### Text for analysis

^^^^^^^^

= Yu Chen (artist) =

Chinese artist (born 1963)

Yu Chen (余陈) is a contemporary Chinese artist and professor at the Central Academy of Fine Arts.

== Early life ==
Chen was born in the Guizhou province of China in 1963. She has a brother named Chen Yu. She graduated from the Guizhou Art Institute in 1981 and the Central Academy of Fine Art in Beijing in 1988.

== Art ==
Chen is best known for her Red Babies (红孩儿) series, which features portraits of Chinese children in Mao suits and other Communist garb. Some of the portraits in the series bear a likeness to Mao Zedong and other well-known Communist officials. The title Red Babies (红孩儿) carries a double meaning, simultaneously referring to children born in Communist China and to the Red Boy from the Chinese epic Journey to the West.

Her works have been sold at various notable auction houses, including Sotheby's, Christie's, and China Guardian Auctions.

== Exhibitions ==
Yu Chen's major exhibitions include:

=== Solo exhibitions ===

- Red Babies, Schoeni Art Gallery, Beijing (2003)
- Red Babies, Schoeni Art Gallery, Hong Kong (2003)
- Red Babies II, Schoeni Art Gallery, Hong Kong (2005)

^^^^^^^^

### Problem 1
Answer these questions about the Yu Chen article, one line each:
(a) In what year did Chen graduate from the Central Academy of Fine Art in Beijing?
(b) Which three auction houses are named as having sold her works?
(c) In which city and year was Red Babies II exhibited?

^^^^^^^^

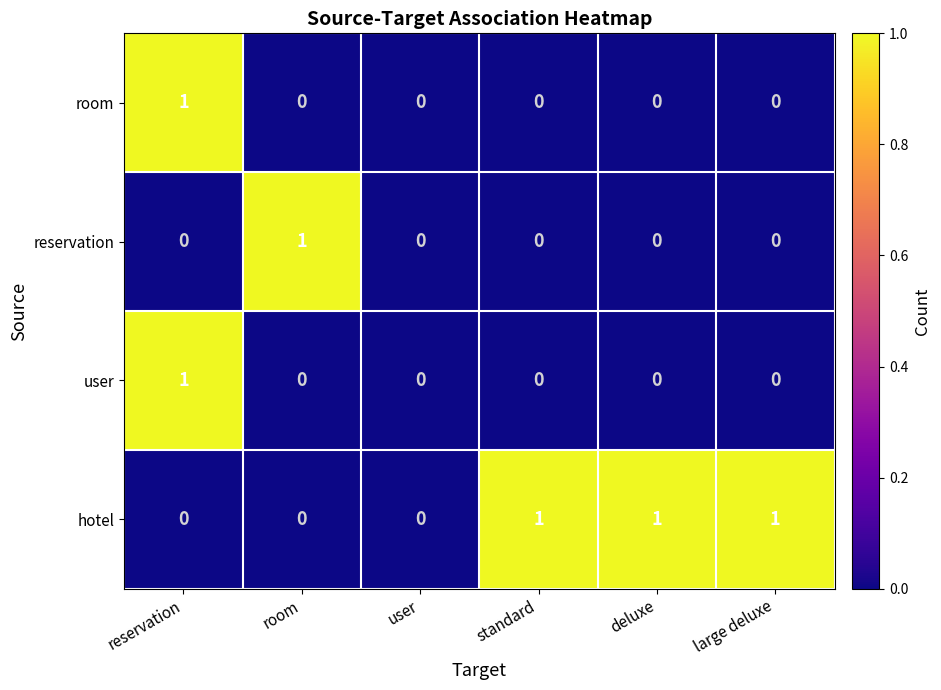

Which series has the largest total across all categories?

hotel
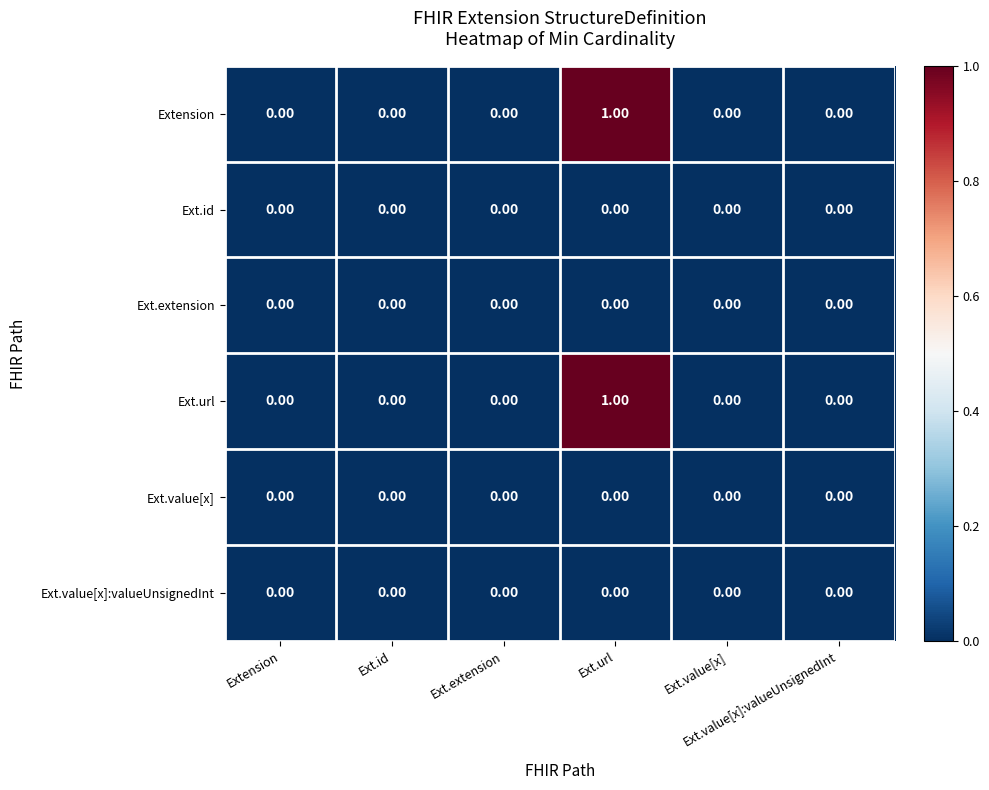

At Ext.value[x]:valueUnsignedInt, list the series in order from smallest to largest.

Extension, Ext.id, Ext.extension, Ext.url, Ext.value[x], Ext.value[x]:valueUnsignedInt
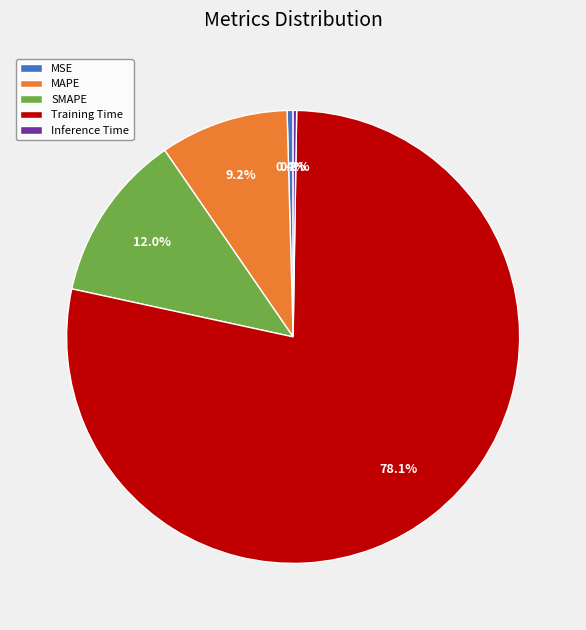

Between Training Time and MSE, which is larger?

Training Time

^^^^^^^^

### Problem 2
Express every line of the chart records above as a JSON list of strings, one string per line, with blank lines and the pictures left out.

### Result 1
(a) 1988
(b) Sotheby's, Christie's, and China Guardian Auctions
(c) Hong Kong, 2005

### Result 2
[
  "Which series has the largest total across all categories?",
  "hotel",
  "At Ext.value[x]:valueUnsignedInt, list the series in order from smallest to largest.",
  "Extension, Ext.id, Ext.extension, Ext.url, Ext.value[x], Ext.value[x]:valueUnsignedInt",
  "Between Training Time and MSE, which is larger?",
  "Training Time"
]